Items from a dataset:
"""

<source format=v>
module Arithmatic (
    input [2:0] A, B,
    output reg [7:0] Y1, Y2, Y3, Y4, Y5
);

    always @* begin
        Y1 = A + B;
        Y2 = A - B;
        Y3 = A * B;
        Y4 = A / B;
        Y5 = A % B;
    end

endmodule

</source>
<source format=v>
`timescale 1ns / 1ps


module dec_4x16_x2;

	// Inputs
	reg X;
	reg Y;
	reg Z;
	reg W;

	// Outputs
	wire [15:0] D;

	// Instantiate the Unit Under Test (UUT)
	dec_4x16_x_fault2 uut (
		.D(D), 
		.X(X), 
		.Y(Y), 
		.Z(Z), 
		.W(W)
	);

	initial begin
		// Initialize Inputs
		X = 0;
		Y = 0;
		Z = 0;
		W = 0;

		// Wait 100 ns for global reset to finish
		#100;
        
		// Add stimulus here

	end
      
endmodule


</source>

"""
"""

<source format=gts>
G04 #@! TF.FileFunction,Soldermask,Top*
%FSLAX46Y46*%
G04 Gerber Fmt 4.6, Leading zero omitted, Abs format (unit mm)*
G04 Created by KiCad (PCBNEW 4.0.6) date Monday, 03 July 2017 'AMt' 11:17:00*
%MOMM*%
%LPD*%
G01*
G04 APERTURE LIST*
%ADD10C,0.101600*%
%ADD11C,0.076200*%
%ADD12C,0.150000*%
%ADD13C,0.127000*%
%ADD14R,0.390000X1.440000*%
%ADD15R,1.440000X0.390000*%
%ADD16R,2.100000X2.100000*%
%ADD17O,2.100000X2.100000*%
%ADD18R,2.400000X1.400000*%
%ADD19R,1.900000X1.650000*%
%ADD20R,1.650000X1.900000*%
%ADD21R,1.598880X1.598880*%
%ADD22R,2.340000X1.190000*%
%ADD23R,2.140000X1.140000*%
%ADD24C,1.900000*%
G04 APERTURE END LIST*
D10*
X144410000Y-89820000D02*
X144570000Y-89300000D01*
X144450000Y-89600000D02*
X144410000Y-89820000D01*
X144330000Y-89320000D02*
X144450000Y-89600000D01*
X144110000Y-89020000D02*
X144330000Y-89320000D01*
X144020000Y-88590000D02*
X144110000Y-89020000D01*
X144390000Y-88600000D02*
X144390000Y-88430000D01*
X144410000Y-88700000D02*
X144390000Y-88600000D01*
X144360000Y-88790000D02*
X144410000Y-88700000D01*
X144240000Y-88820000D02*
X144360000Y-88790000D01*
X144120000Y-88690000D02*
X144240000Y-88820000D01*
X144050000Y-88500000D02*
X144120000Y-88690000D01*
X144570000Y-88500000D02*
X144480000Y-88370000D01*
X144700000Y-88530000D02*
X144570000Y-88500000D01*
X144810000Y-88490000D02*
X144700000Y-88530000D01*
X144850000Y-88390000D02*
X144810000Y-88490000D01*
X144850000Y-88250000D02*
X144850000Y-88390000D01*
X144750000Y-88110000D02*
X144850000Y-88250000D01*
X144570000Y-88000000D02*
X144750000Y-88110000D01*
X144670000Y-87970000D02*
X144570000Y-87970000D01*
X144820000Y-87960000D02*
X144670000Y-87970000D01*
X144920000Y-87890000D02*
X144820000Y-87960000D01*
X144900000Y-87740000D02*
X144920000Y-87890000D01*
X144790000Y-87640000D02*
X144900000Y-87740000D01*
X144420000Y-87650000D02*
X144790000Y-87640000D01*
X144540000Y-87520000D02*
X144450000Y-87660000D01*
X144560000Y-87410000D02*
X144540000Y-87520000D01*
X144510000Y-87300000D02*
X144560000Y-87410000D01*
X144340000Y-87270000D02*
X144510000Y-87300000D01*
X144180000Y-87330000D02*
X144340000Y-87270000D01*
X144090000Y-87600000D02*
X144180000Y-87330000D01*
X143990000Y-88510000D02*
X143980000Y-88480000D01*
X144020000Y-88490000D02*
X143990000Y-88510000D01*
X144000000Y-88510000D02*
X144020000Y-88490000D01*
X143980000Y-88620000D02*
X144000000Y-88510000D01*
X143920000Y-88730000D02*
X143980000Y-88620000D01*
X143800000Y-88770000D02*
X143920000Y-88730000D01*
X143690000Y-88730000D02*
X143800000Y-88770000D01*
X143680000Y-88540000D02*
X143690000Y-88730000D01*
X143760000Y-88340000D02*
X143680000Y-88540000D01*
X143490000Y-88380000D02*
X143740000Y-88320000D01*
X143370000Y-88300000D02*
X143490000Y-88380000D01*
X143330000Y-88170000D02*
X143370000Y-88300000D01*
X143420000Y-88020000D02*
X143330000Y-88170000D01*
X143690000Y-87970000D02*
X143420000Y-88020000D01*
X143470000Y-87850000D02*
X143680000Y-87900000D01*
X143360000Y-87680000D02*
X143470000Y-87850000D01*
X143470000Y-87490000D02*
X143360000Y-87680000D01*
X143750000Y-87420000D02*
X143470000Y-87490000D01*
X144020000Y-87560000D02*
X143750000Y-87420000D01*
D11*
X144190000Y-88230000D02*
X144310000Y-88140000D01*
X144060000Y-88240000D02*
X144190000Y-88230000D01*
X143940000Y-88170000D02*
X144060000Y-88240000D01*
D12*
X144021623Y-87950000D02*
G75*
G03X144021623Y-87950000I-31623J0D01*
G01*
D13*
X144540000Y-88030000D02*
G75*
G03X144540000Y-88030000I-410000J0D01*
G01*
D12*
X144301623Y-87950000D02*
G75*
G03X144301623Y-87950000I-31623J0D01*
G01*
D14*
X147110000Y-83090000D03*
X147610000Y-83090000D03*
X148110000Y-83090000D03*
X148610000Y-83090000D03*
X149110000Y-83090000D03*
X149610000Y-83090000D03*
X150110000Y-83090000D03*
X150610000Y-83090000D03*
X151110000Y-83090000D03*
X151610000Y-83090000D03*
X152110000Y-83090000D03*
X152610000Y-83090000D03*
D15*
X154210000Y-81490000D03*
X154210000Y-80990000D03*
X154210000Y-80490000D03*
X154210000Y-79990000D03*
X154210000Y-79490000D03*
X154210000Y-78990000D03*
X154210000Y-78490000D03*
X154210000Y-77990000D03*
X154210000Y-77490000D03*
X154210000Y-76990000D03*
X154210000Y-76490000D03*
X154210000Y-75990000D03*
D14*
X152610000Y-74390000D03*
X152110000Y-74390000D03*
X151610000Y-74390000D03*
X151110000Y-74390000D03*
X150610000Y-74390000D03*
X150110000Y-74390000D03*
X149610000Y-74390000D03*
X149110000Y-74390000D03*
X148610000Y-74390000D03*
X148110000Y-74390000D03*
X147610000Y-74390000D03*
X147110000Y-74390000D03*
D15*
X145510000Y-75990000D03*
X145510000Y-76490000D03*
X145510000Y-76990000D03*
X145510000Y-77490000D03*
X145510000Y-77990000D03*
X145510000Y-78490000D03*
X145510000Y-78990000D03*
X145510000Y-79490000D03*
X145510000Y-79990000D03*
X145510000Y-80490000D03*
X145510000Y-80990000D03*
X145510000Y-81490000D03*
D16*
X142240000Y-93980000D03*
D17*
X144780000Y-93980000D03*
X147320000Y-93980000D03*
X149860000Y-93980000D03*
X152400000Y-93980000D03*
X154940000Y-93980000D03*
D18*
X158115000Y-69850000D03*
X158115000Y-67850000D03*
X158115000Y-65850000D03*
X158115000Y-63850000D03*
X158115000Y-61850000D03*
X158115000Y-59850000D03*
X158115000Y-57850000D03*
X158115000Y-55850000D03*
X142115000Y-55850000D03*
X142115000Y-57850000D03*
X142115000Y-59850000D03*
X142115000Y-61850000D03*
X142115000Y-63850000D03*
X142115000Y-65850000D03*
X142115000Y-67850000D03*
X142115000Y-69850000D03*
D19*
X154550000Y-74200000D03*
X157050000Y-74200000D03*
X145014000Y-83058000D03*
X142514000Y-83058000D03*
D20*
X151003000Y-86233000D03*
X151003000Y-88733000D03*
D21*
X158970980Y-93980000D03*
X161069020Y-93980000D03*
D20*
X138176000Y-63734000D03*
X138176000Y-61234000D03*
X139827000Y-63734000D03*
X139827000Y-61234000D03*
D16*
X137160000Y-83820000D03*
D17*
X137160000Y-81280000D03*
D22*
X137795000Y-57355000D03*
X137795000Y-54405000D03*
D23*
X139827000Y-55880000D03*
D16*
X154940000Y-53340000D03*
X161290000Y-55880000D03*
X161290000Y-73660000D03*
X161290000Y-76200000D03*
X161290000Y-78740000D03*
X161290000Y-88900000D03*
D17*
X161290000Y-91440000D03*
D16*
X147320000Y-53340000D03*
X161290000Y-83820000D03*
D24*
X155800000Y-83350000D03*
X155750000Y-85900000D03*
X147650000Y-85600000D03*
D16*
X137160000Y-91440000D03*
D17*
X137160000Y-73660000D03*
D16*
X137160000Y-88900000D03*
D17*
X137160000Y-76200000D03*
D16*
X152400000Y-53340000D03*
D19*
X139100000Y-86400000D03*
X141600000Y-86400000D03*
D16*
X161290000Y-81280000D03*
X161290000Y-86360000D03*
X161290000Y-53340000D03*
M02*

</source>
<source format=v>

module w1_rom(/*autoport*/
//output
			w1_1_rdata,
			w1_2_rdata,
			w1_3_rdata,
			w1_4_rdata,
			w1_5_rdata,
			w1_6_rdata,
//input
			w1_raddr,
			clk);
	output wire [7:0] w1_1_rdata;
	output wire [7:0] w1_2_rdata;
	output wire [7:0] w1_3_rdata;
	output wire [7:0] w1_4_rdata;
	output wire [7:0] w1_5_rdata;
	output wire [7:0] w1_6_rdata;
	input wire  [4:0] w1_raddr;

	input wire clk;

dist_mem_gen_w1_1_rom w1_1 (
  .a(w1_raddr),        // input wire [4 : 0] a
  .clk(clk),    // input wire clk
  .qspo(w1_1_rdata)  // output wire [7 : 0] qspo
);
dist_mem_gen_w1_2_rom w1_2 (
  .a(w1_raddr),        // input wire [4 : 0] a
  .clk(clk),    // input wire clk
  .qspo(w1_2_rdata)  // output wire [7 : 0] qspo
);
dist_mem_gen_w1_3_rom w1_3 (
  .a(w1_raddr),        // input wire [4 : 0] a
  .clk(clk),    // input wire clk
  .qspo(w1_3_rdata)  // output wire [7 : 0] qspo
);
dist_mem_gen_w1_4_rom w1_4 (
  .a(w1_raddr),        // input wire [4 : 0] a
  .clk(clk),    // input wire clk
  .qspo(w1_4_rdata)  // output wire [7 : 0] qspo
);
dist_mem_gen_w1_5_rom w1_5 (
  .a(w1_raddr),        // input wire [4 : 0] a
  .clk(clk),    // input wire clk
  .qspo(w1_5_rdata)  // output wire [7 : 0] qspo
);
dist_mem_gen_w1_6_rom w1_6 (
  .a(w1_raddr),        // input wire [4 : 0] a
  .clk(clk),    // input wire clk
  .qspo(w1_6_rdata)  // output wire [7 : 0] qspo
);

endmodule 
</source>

"""
"""

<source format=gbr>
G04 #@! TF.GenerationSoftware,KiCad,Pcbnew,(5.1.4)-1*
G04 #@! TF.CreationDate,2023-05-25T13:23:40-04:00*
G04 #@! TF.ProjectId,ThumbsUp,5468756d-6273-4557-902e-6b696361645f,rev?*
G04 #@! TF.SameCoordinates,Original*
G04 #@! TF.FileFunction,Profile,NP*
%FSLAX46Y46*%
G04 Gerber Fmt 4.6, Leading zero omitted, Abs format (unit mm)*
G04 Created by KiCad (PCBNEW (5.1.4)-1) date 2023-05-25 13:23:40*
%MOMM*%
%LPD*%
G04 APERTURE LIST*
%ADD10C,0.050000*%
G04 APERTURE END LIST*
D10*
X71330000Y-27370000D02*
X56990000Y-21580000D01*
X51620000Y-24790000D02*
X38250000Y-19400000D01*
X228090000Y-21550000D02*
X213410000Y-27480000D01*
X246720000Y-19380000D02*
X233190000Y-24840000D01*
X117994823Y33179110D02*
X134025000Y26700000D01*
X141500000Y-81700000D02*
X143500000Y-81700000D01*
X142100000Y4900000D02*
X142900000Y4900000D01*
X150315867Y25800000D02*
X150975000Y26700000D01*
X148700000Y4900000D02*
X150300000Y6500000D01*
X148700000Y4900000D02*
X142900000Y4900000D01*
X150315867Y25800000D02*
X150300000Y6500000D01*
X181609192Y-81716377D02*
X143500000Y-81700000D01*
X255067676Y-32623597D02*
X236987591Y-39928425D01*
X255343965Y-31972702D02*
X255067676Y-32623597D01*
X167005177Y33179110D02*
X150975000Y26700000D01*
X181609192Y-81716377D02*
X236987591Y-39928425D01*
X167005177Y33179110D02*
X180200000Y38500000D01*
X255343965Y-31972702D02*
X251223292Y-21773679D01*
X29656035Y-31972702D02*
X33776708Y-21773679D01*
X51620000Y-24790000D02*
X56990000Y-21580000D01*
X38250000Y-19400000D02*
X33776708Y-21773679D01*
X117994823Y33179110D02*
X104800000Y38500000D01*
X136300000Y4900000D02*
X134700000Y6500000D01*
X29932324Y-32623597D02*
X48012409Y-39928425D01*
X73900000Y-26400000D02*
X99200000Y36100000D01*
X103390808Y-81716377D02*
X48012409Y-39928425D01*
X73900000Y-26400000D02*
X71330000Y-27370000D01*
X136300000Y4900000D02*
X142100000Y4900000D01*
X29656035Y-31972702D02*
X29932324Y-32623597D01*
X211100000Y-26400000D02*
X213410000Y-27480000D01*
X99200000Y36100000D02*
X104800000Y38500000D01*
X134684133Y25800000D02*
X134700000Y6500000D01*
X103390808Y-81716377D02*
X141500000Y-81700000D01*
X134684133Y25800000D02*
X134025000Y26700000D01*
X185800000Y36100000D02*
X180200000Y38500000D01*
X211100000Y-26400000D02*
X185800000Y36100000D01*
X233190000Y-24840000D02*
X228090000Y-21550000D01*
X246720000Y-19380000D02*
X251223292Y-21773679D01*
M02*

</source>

"""

- Task goal:
Look above for the line holding "X144360000Y-88790000D01*", then set down exactly that line and every line after it up to and including the line holding "X144900000Y-87740000D01*", with nothing else.

- Response area:
X144360000Y-88790000D01*
X144120000Y-88690000D02*
X144240000Y-88820000D01*
X144050000Y-88500000D02*
X144120000Y-88690000D01*
X144570000Y-88500000D02*
X144480000Y-88370000D01*
X144700000Y-88530000D02*
X144570000Y-88500000D01*
X144810000Y-88490000D02*
X144700000Y-88530000D01*
X144850000Y-88390000D02*
X144810000Y-88490000D01*
X144850000Y-88250000D02*
X144850000Y-88390000D01*
X144750000Y-88110000D02*
X144850000Y-88250000D01*
X144570000Y-88000000D02*
X144750000Y-88110000D01*
X144670000Y-87970000D02*
X144570000Y-87970000D01*
X144820000Y-87960000D02*
X144670000Y-87970000D01*
X144920000Y-87890000D02*
X144820000Y-87960000D01*
X144900000Y-87740000D02*
X144920000Y-87890000D01*
X144790000Y-87640000D02*
X144900000Y-87740000D01*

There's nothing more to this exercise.